Greenwald sees parallels between the “confirmation” of Goldberg’s report and that of CNN’s fake news story from December 2017 that during the 2016 campaign, claiming that Donald Trump Jr. received a September 4 email with a secret encryption key that gave him advanced access to WikiLeaks’ servers containing the DNC emails which were released to the public ten days later. CNN’s claim was false. It misreported the date of the “smoking gun” email Trump, Jr. received. That email wasn’t sent to him ten days prior to WikiLeaks’ public release. It was sent after the public release of the DNC emails.

Oops.

Like Goldberg’s hit piece, CNN’s bogus report was “confirmed” — in that case by MSNBC and CBS News. In both instances, anonymous sources whispered something to a media outlet hostile to Trump and the same anonymous sources, or their friends, whispered it to other outlets.

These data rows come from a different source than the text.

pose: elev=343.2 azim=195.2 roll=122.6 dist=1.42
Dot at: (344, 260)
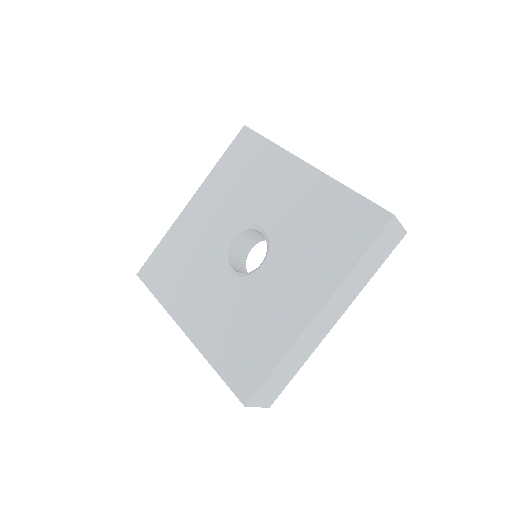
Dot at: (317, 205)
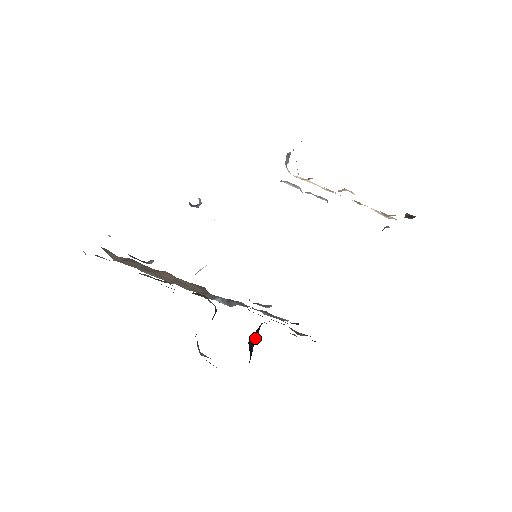
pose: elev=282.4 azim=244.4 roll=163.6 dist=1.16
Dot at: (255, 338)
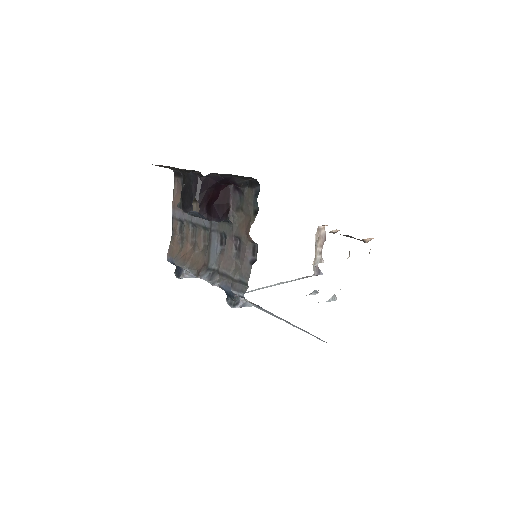
Dot at: (218, 216)
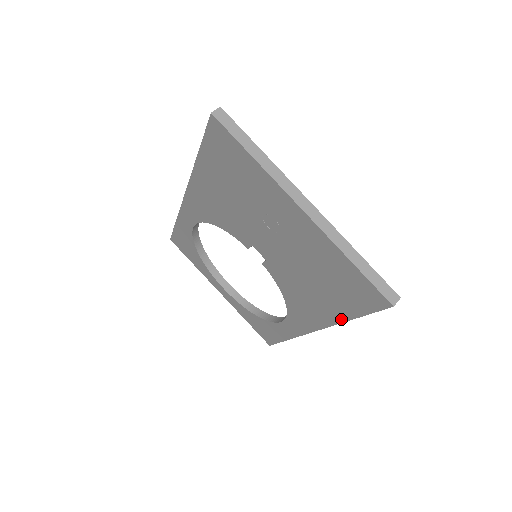
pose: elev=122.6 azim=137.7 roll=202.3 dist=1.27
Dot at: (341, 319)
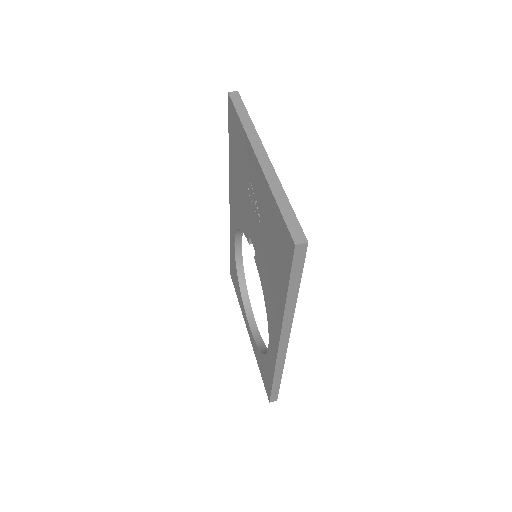
Dot at: (284, 302)
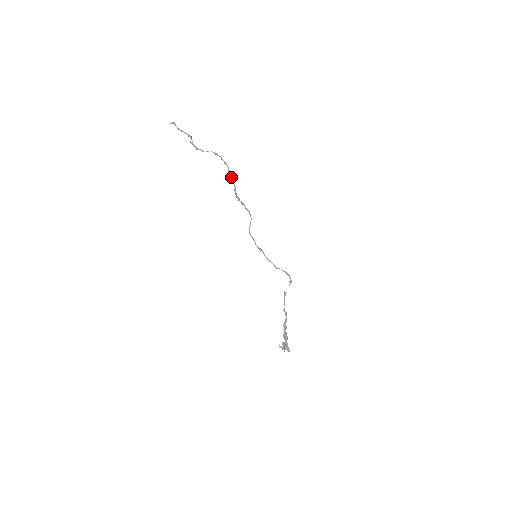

One of our readers, a distinguished conservative journalist, finds another, even more apt, parallel to Goldberg’s hit piece — Dan Rather’s “fake but accurate” claim that President George W. Bush shirked his National Guard duty during the Vietnam War.

Rather’s story appeared at almost the exact same point in the campaign cycle as Goldberg’s — shortly after the Republican incumbent had an unexpectedly successful convention that produced a bounce. Both stories involve allege disparagement by the Republican incumbent of military service — Bush’s by deed, Trump’s by word.

To round things off, Rather is now promoting Goldberg’s story. He tweeted, “Fox News reporting seems to confirm much of what was in @TheAtlantic report by @JeffreyGoldberg.”

Fox News’ “confirmation” is the kind described by Greenwald.

There is one difference between the two hit pieces. Rather’s contained “evidence” — e.g. a typewritten memo — that enabled critics like Scott and John to debunk it. Goldberg’s is devoid of evidence other than the say-so of anonymous sources.

Can we say with certainty that Goldberg’s report is false? No. We can only say that, as in the case of Rather’s, there is no sound reason to believe it.